**Exercise data**
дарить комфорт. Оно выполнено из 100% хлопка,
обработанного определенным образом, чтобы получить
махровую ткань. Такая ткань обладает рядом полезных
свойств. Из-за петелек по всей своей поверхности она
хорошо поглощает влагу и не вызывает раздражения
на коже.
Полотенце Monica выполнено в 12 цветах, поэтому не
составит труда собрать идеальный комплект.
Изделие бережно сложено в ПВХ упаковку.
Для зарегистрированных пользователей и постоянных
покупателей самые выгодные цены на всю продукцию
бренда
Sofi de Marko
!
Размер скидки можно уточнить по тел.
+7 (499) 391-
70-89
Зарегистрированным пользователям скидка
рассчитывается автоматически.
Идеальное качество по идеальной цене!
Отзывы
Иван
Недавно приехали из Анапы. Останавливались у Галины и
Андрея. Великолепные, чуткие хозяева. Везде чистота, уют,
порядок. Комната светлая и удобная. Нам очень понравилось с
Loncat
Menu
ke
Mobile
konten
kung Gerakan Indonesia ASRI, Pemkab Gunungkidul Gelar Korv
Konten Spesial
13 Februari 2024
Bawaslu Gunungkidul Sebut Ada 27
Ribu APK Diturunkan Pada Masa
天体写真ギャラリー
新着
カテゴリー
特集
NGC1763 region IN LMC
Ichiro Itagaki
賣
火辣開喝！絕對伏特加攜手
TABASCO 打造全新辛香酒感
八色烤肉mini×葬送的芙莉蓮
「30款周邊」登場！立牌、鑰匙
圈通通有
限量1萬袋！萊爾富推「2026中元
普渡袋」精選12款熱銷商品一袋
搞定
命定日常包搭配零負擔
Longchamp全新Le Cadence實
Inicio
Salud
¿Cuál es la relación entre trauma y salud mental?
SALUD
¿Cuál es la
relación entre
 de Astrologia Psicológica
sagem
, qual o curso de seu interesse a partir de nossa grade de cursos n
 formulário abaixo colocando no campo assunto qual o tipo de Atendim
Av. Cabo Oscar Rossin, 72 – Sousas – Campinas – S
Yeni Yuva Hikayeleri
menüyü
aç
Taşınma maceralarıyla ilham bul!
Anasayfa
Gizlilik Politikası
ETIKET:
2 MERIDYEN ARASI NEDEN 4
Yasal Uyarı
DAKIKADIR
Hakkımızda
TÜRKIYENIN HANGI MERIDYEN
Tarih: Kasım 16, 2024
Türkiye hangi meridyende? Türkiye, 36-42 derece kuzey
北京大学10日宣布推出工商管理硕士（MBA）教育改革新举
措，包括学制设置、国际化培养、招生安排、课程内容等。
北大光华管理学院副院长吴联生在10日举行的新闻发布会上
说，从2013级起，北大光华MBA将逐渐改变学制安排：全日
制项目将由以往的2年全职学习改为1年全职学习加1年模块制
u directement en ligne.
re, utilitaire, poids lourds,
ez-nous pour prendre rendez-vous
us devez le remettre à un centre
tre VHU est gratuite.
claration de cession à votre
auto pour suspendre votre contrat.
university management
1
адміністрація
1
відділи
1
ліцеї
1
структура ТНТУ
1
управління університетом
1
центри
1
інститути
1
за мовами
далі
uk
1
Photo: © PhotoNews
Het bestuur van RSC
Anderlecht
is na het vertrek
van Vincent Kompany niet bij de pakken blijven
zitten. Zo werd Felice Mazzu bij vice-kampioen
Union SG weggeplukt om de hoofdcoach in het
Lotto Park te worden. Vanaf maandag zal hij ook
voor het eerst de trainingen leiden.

**Exercise**
Word for word, give back the data shown above.

**Solution to the exercise**
дарить комфорт. Оно выполнено из 100% хлопка,
обработанного определенным образом, чтобы получить
махровую ткань. Такая ткань обладает рядом полезных
свойств. Из-за петелек по всей своей поверхности она
хорошо поглощает влагу и не вызывает раздражения
на коже.
Полотенце Monica выполнено в 12 цветах, поэтому не
составит труда собрать идеальный комплект.
Изделие бережно сложено в ПВХ упаковку.
Для зарегистрированных пользователей и постоянных
покупателей самые выгодные цены на всю продукцию
бренда
Sofi de Marko
!
Размер скидки можно уточнить по тел.
+7 (499) 391-
70-89
Зарегистрированным пользователям скидка
рассчитывается автоматически.
Идеальное качество по идеальной цене!
Отзывы
Иван
Недавно приехали из Анапы. Останавливались у Галины и
Андрея. Великолепные, чуткие хозяева. Везде чистота, уют,
порядок. Комната светлая и удобная. Нам очень понравилось с
Loncat
Menu
ke
Mobile
konten
kung Gerakan Indonesia ASRI, Pemkab Gunungkidul Gelar Korv
Konten Spesial
13 Februari 2024
Bawaslu Gunungkidul Sebut Ada 27
Ribu APK Diturunkan Pada Masa
天体写真ギャラリー
新着
カテゴリー
特集
NGC1763 region IN LMC
Ichiro Itagaki
賣
火辣開喝！絕對伏特加攜手
TABASCO 打造全新辛香酒感
八色烤肉mini×葬送的芙莉蓮
「30款周邊」登場！立牌、鑰匙
圈通通有
限量1萬袋！萊爾富推「2026中元
普渡袋」精選12款熱銷商品一袋
搞定
命定日常包搭配零負擔
Longchamp全新Le Cadence實
Inicio
Salud
¿Cuál es la relación entre trauma y salud mental?
SALUD
¿Cuál es la
relación entre
 de Astrologia Psicológica
sagem
, qual o curso de seu interesse a partir de nossa grade de cursos n
 formulário abaixo colocando no campo assunto qual o tipo de Atendim
Av. Cabo Oscar Rossin, 72 – Sousas – Campinas – S
Yeni Yuva Hikayeleri
menüyü
aç
Taşınma maceralarıyla ilham bul!
Anasayfa
Gizlilik Politikası
ETIKET:
2 MERIDYEN ARASI NEDEN 4
Yasal Uyarı
DAKIKADIR
Hakkımızda
TÜRKIYENIN HANGI MERIDYEN
Tarih: Kasım 16, 2024
Türkiye hangi meridyende? Türkiye, 36-42 derece kuzey
北京大学10日宣布推出工商管理硕士（MBA）教育改革新举
措，包括学制设置、国际化培养、招生安排、课程内容等。
北大光华管理学院副院长吴联生在10日举行的新闻发布会上
说，从2013级起，北大光华MBA将逐渐改变学制安排：全日
制项目将由以往的2年全职学习改为1年全职学习加1年模块制
u directement en ligne.
re, utilitaire, poids lourds,
ez-nous pour prendre rendez-vous
us devez le remettre à un centre
tre VHU est gratuite.
claration de cession à votre
auto pour suspendre votre contrat.
university management
1
адміністрація
1
відділи
1
ліцеї
1
структура ТНТУ
1
управління університетом
1
центри
1
інститути
1
за мовами
далі
uk
1
Photo: © PhotoNews
Het bestuur van RSC
Anderlecht
is na het vertrek
van Vincent Kompany niet bij de pakken blijven
zitten. Zo werd Felice Mazzu bij vice-kampioen
Union SG weggeplukt om de hoofdcoach in het
Lotto Park te worden. Vanaf maandag zal hij ook
voor het eerst de trainingen leiden.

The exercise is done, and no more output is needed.